Question

Ice cream is being put into a cone at a rate of 4 cm3/s. The cone has a radius of 2 cm and a height of 8 cm.

Answer 1

Answer:

0.5052 cm per sec ( approx )

Step-by-step explanation:

∵ The volume of a cone is,

$V=\frac{1}{3}\pi (r)^2h$

Where,

r = radius,

h = height,

Here, r = 2 and h = 8,

Thus, the volume of the cone is,

$V=\frac{1}{3}\pi (2)^2 8=\frac{32\pi }{3}$

When the cone is half filled,

Volume would be,

$V_1=\frac{V}{2}=\frac{16\pi }{3}$

Now, $\frac{r}{h}=\frac{1}{4}\implies r=\frac{h}{4}$

$V_1=\frac{1}{3}\pi (\frac{h}{4})^2 h=\frac{\pi h^3}{48}----(1)$

$\implies \frac{\pi h^3}{48} = \frac{16\pi }{3}$

$\implies h \approx 6.35$

Differentiating equation (1) with respect to t ( time )

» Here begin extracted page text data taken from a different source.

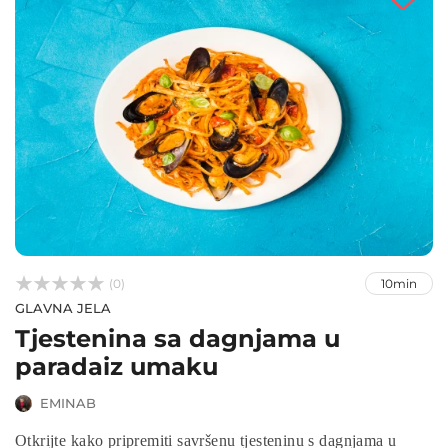



(0)
10min
GLAVNA JELA
Tjestenina sa dagnjama u
paradaiz umaku
EMINAB
Otkrijte kako pripremiti savršenu tjesteninu s dagnjama u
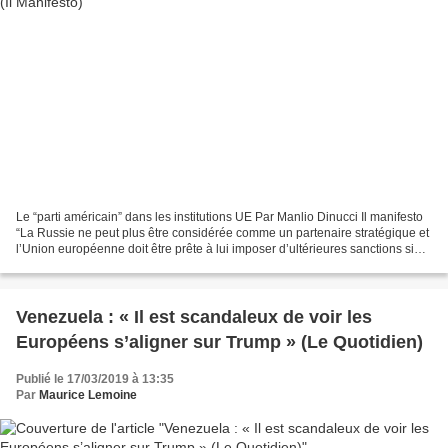
Le “parti américain” dans les institutions UE Par Manlio Dinucci Il manifesto
“La Russie ne peut plus être considérée comme un partenaire stratégique et
l’Union européenne doit être prête à lui imposer d’ultérieures sanctions si
elle continue à violer...
Venezuela : « Il est scandaleux de voir les
Européens s’aligner sur Trump » (Le Quotidien)
Publié le 17/03/2019 à 13:35
Par
Maurice Lemoine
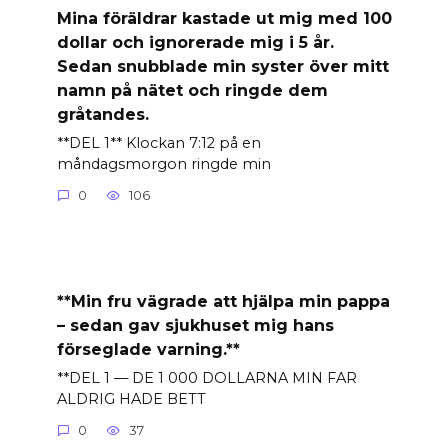
Mina föräldrar kastade ut mig med 100
dollar och ignorerade mig i 5 år.
Sedan snubblade min syster över mitt
namn på nätet och ringde dem
gråtandes.
**DEL 1** Klockan 7:12 på en
måndagsmorgon ringde min
0
106
**Min fru vägrade att hjälpa min pappa
– sedan gav sjukhuset mig hans
förseglade varning.**
**DEL 1 — DE 1 000 DOLLARNA MIN FAR
ALDRIG HADE BETT
0
37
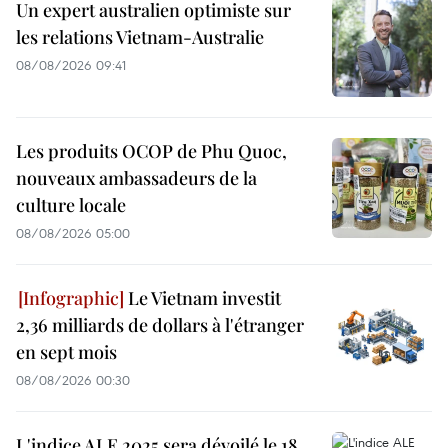
Un expert australien optimiste sur
les relations Vietnam-Australie
08/08/2026 09:41
Les produits OCOP de Phu Quoc,
nouveaux ambassadeurs de la
culture locale
08/08/2026 05:00
Le Vietnam investit
2,36 milliards de dollars à l'étranger
en sept mois
08/08/2026 00:30
L'indice ALE 2025 sera dévoilé le 18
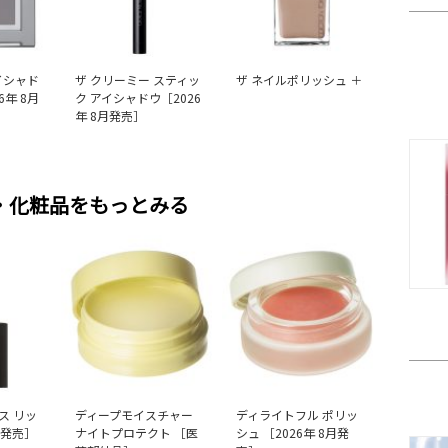
イシャド
ザ クリーミー スティッ
ザ ネイルポリッシュ ＋
6年 8月
ク アイシャドウ［2026
年 8月発売］
・化粧品をもっとみる
ス リッ
ディープモイスチャー
ディライトフル ポリッ
月発売］
ナイトプロテクト ［医
シュ ［2026年 8月発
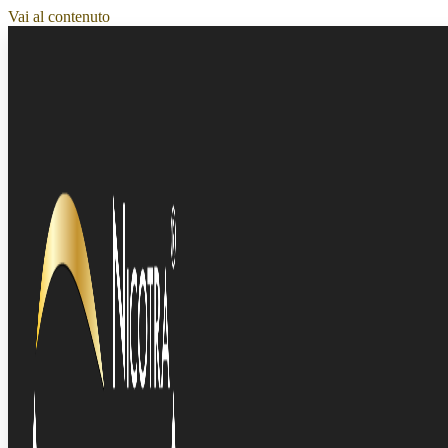
Vai al contenuto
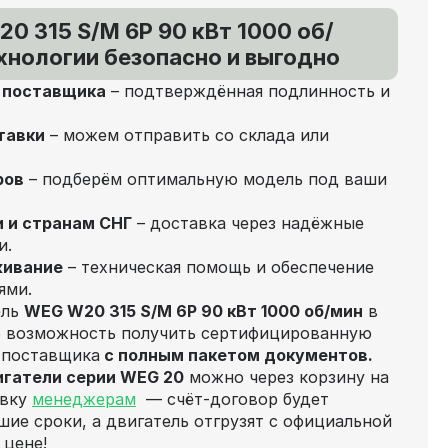
0 315 S/M 6P 90 кВт 1000 об/
хнологии безопасно и выгодно
т поставщика
– подтверждённая подлинность и
тавки
– можем отправить со склада или
ров
– подберём оптимальную модель под ваши
и и странам СНГ
– доставка через надёжные
и.
живание
– техническая помощь и обеспечение
ями.
ель
WEG W20 315 S/M 6P 90 кВт 1000 об/мин
в
о возможность получить сертифицированную
 поставщика
с полным пакетом документов.
игатели серии WEG 20
можно через корзину на
явку
менеджерам
— счёт‑договор будет
шие сроки, а двигатель отгрузят с официальной
 цене!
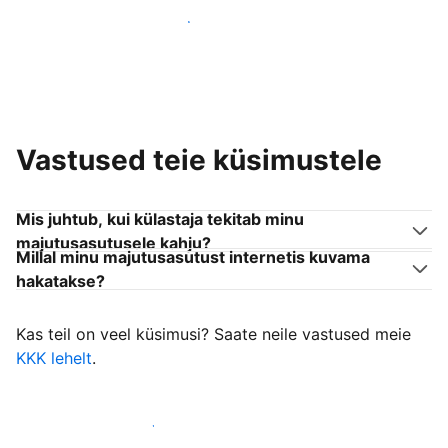
Liitu endaga sarnanevate võõrustajatega
Vastused teie küsimustele
Mis juhtub, kui külastaja tekitab minu
majutusasutusele kahju?
Millal minu majutusasutust internetis kuvama
hakatakse?
Kas teil on veel küsimusi? Saate neile vastused meie
KKK lehelt
.
Alusta külastajate vastuvõtmist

$\frac{dV_1}{dt}=\frac{\pi h^2}{16}\frac{dh}{dt}$

We have, $\frac{dV_1}{dt}=4\text{ cube cm per s},h=6.35\text{ cm}$

$4=\frac{\pi (6.35)^2}{16}\times \frac{dh}{dt}$

$\implies \frac{dh}{dt}=\frac{64}{6.35^2 \pi}\approx 0.5052\text{ cm per sec}$